Core signaling pathways in human pancreatic cancers revealed by global genomic analyses

Abstract

There are currently few therapeutic options for patients with pancreatic cancer, and new insights into the pathogenesis of this lethal disease are urgently needed. Toward this end, we performed a comprehensive genetic analysis of 24 pancreatic cancers. We first determined the sequences of 23,219 transcripts, representing 20,661 protein-coding genes, in these samples. Then, we searched for homozygous deletions and amplifications in the tumor DNA by using microarrays containing probes for approximately 10(6) single-nucleotide polymorphisms. We found that pancreatic cancers contain an average of 63 genetic alterations, the majority of which are point mutations. These alterations defined a core set of 12 cellular signaling pathways and processes that were each genetically altered in 67 to 100% of the tumors. Analysis of these tumors' transcriptomes with next-generation sequencing-by-synthesis technologies provided independent evidence for the importance of these pathways and processes. Our data indicate that genetically altered core pathways and regulatory processes only become evident once the coding regions of the genome are analyzed in depth. Dysregulation of these core pathways and processes through mutation can explain the major features of pancreatic tumorigenesis.

Fig. 1

Examples of structural models of mutations. (A). The x-ray crystal structure of the C2 domain of protein kinase C γ (PKCG) [Protein Data Bank identification number (PDBID) 2UZP]. R252 (41) is shown as yellow space-fills; Ca²⁺ ions are shown as red spheres. The ligands 1,2-ethanediol and pyridoxal-5-phosphate are shown in white and purple ball-and-stick representations, respectively. The R252→H252 (R252H) mutation could reduce the membrane binding of the C2 domain of PRKCG and thereby affect function. (B) The nuclear magnetic resonance solution structure of the three tandem repeats of zf-C2H2 domains from human Kruppel-like factor 5 (KLF5) (PDBID 2EBT). H389 is shown as yellow space-fills; Zn²⁺ ions are shown as cyan spheres.
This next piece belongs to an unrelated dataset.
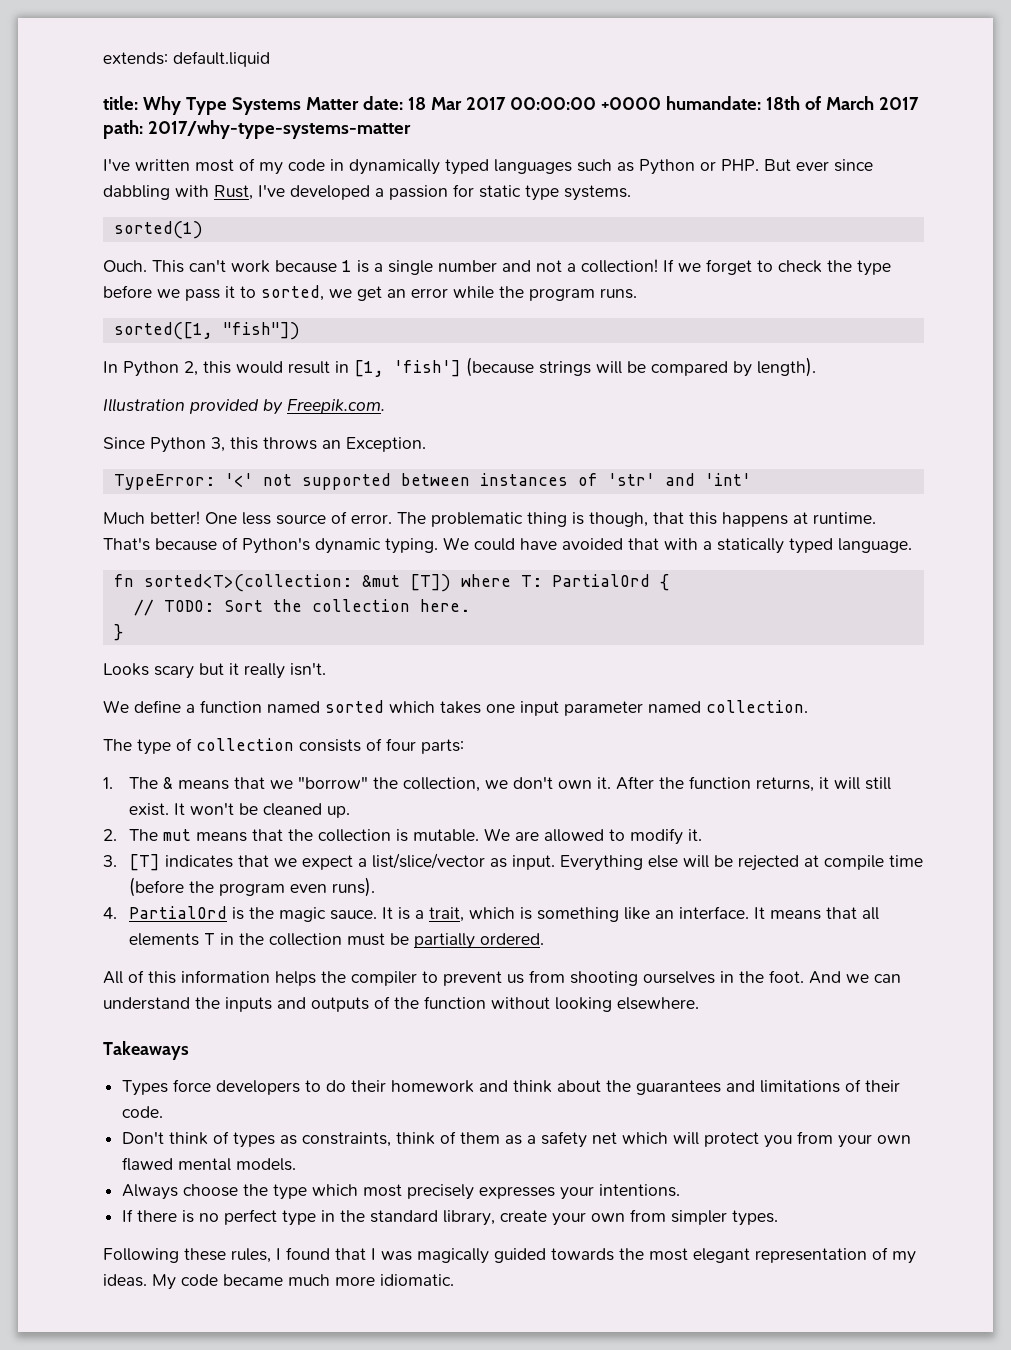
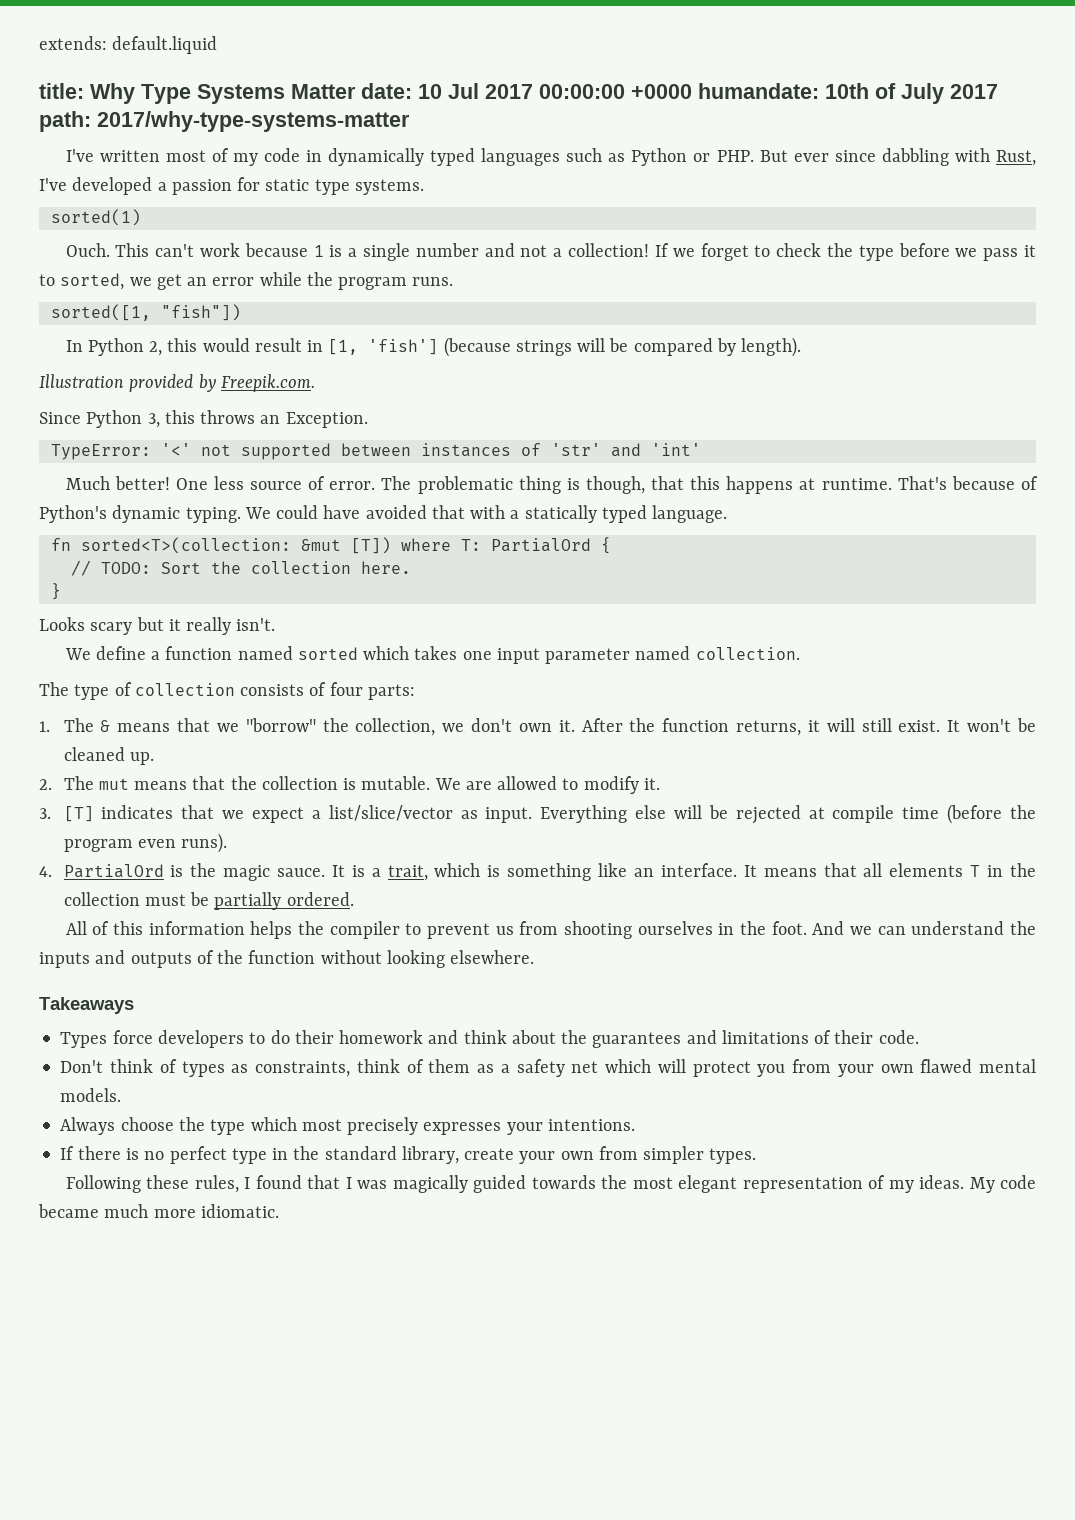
[407,97,462,110] 18 Mar -> [418,83,479,99] 10 Jul
[765,96,874,110] 18th of March -> [825,83,944,104] 10th of July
The residues comprising the C2H2 group that coordinate the nearby Zn²⁺ ion are shown as ball-and-stick representations, H393 and H397 are shown in green and white, whereas C380 and C375 are shown in orange and red. The mutation at position 389 (H389N) may disrupt the structure of the zinc finger or nearby zinc coordination site. (C) The x-ray crystal structure of the heterotrimer of SMAD3 (two subunits shown as blue ribbons) and SMAD4 (one subunit shown as pink ribbons) (PDBID 1U7F). The residues corresponding to two of the mutant positions (F260S and S422F, shown as red and yellow space-fills, respectively, in chain A) are located at interfaces and could perturb Smad3-Smad3 or Smad3-Smad4 interactions. In chain B, F260 is shown as cyan space-fills and S422 as green space-fills. (D) The x-ray crystal structure of the extracellular domain of human DPP6 as a homodimer (PDBID 1XFD). Two of the mutated residues found in this study, T409I (shown as red space-fills) and D475N (shown in yellow space-fills) are in spatial proximity and are close to one of the glycosylation sites, N471 (shown as white space-fills). These mutations fall in the β-propeller domain of the protein (residues 142 to 322 and 351 to 581) thought to be involved in protein-protein interactions. The A778T mutation (shown as blue space-fills) falls in the */β hydrolase domain (residues 127 to 142 and 581 to 849) and is close to the homodimer region of the protein and could perturb the homodimer association. Carbohydrates with glycosylation sites are shown in stick representation. Images created with UCSF Chimera version 1.2422 for Linux (42).

Fig. 2

Number of genetic alterations detected through sequencing and copy number analyses in each of the 24 cancers.

Fig. 3

Signaling pathways and processes. (A) The 12 pathways and processes whose component genes were genetically altered in most pancreatic cancers. (B and C) Two pancreatic cancers (Pa14C and Pa10X) and the specific genes that are mutated in them. The positions around the circles in (B) and (C) correspond to the pathways and processes in (A). Several pathway components overlapped, as illustrated by the BMPR2 mutation that presumably disrupted both the SMAD4 and Hedgehog signaling pathways in Pa10X. Additionally, not all 12 processes and pathways were altered in every pancreatic cancer, as exemplified by the fact that no mutations known to affect DNA damage control were observed in Pa10X. N.O. indicates not observed.